I just rack the 5 gallon batch of cranapple to the secondary, I still have another 15 lbs of cranberries in the freezer. I might try cranberry orange recipe.
All the best,
janzz


----------



## docanddeb

I started cranberry last night. Free frozen berries from a local marsh. Used the blender for small amounts to chop. Bagged. Added some frozen apple juice and sugar to SG 1.090. I used 17.5# for a 3 gal batch.
I make homemade cranberries all the time and I've never had them take more than 30-40 min to cook... why would it take hours?? Remember, cranberries have a LOT of natural pectin, it's why they gel so easily. You'll be "setting" that gel if you cook it. You could have a great deal of trouble clearing this. With wine, it's always best to avoid heating the fruits.
By the way... homemade cranberry sauce with raspberries is fantastic too!!

Debbie

PS why would anyone ADD acid blend to a cranberry wine? Baffles me!!!


----------



## PCharles

Debbie, 

You are right about the pH. I've edited my recipe to caution about the natural low pH of cranberries. 

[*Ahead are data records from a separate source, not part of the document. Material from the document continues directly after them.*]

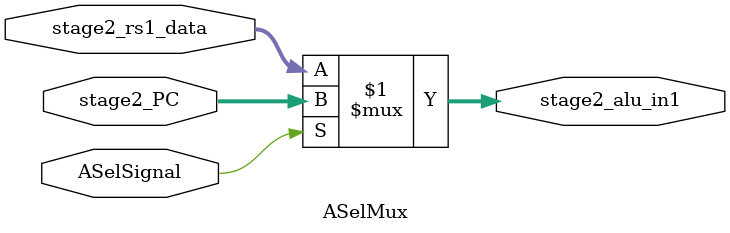
<source format=v>

module ASelMux (
	input [31:0] stage2_PC,
	input [31:0] stage2_rs1_data,
	input ASelSignal,
	output [31:0] stage2_alu_in1
);

assign stage2_alu_in1 = (ASelSignal)? stage2_PC : stage2_rs1_data;

endmodule
</source>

In regards to the cook time, I made the cranberry sauce about 5 years ago and was going by memory. I was using whole berries and it seemed to take a long time for them to break up. Putting them through the food processer did speed up the process of cooking. 

I had the hardest time getting my cranberry wine to start fermenting. The low pH was likely the biggest problem. I've made some suggestions/edits to my recipe. 

I so glad that my bach finally took off and is now sitting happily in the secondary. 

Best of luck with your cranberry wine and Merry Christmas.

Paul


----------